Environment: Spark 2.4, H Base 1.2, Tableau 10, Power BI, Python 2.7 and 3.4, Scala, PySpark, HDFS, Flume 1.6, Hive, Zeppelin, PostgreSQL, MySQL, TFS, Linux, Spark SQL, Kafka, NIFI, Sqoop 1.46, AWS (S3)
Confidential, Blu Ash OH
Data Engineer
Responsibilities:
- Performed data ingestion from on-premises to AWS Redshift as a part of the data lake ingestion team.
- Tested, debugged, and deployed multiple scripts across multiple environments and handled data in different file formats like txt, xlsx, csv, and Parquet.
- Ingested data from various source systems like MySQL and Oracle to Redshift database and used Autosys to automate jobs.
- Debugged and modified ETL jobs in Talend for data ingestion into Redshift and used Git for maintaining/versioning the code.
- Worked across environments like MySQL, Oracle, AWS S3, Athena, EMR, EC2, Redshift, Talend studio, and Autosys.
- Created SQL scripts for the manual ingestion process to be used whenever the automation job fails or under maintenance.
- Developed Python scripts for data splitting thereby eliminating 50% of manual work in the ingestion process.
- Collaborated with a team of 4 to ingest more than 1500 files in a short period and given knowledge transfer sessions to multiple recruits in the offshore team even at non-working hours.
Environment: Big Data, JDBC, NoSQL, Spark, YARN, Hive, Pig, Scala, Nifi, IntelliJIdea, AWS EMR, Python, Hadoop, Redshift
Confidential
Hadoop Developer
Responsibilities:
- Worked with product owners, Designers, QA, and other engineers in Agile development environment to deliver timely solutions to as per customer requirements.
- Transferring data from different data sources into HDFS systems using Kafka producers, consumers, and Kafka brokers.
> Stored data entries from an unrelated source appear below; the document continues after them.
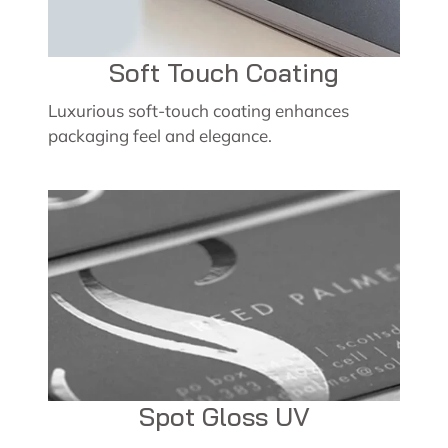
Soft Touch Coating
Luxurious soft-touch coating enhances
packaging feel and elegance.
Spot Gloss UV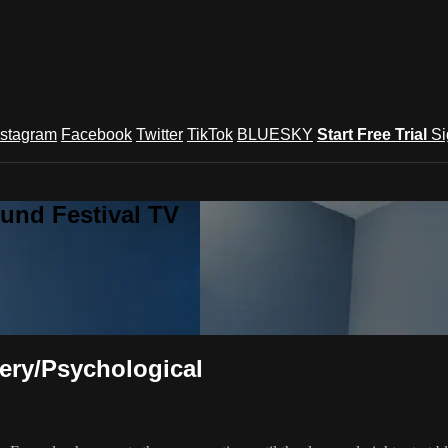
nstagram
Facebook
Twitter
TikTok
BLUESKY
Start Free Trial
Si
und Festival TV
tery/Psychological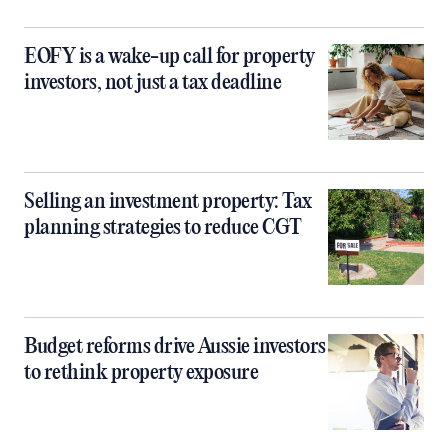
EOFY is a wake-up call for property
investors, not just a tax deadline
Selling an investment property: Tax
planning strategies to reduce CGT
Budget reforms drive Aussie investors
to rethink property exposure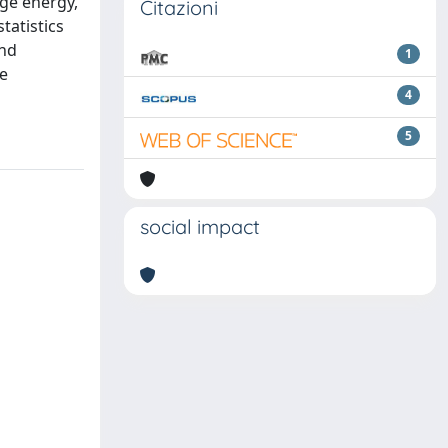
nge energy,
Citazioni
tatistics
and
1
re
4
5
social impact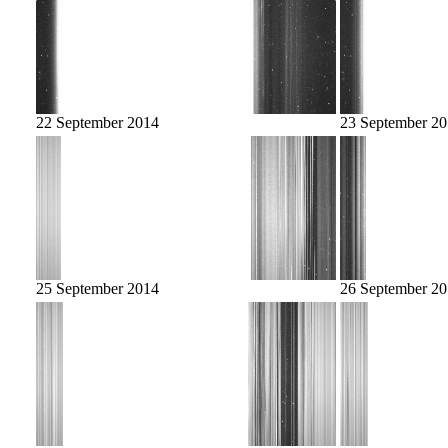
22 September 2014
23 September 2
25 September 2014
26 September 2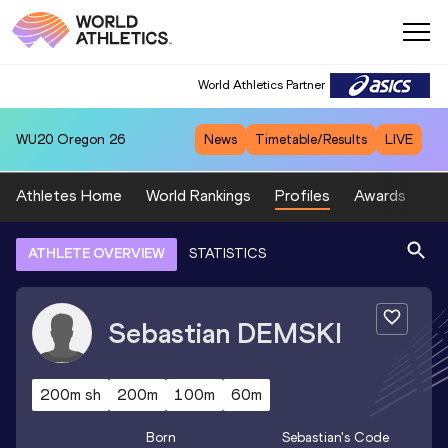
World Athletics Partner
WU20
Oregon 26
News
Timetable/Results
LIVE
Athletes Home
World Rankings
Profiles
Awards
Sp
ATHLETE OVERVIEW
STATISTICS
Sebastian
DEMSKI
200m sh
200m
100m
60m
Born
Sebastian
's Code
- Used Oozie for automating the end-to-end data pipelines and Oozie coordinators for scheduling the workflows.
- Involved in creating Hive tables, loading data, and writing hive queries, views and worked on them using Hive QL.
- Applied Hive queries to perform data analysis on HBase using the serde tables in meeting the data requirements for the downstream applications.
- Designed end to end ETL flow for one of the feeds having millions of records inflows daily. Used apache tools/frameworks Hive, Pig, Sqoop and HBase for the entire ETL workflow.Load and transform large sets of structured, semi structured that includes Avro, sequence files.
- Worked on migration of all existed jobs to Spark, to get performance and decrease time of execution.
- Implemented usage of Amazon EMR for processing Big Data across aHadoop Cluster of virtual servers on Amazon Elastic Compute Cloud (EC2) and Amazon Simple Storage Service (S3).
- Using Hive join queries to join multiple tables of a source system and load them to Elastic search tables.
- Responsible for developing data pipeline with Amazon AWS to extract the data from weblogs and store in Amazon EMR.
- Experience with different data formats like Json, Avro, parquet, ORC formats and compressions like snappy & bzip.
- Coordinated with the testing team for bug fixes and created documentation for recorded data, agent usage and release cycle notes.
Environment: HDFS, Python, Oozie, Hive, HBase, Impala, Spark, AWS.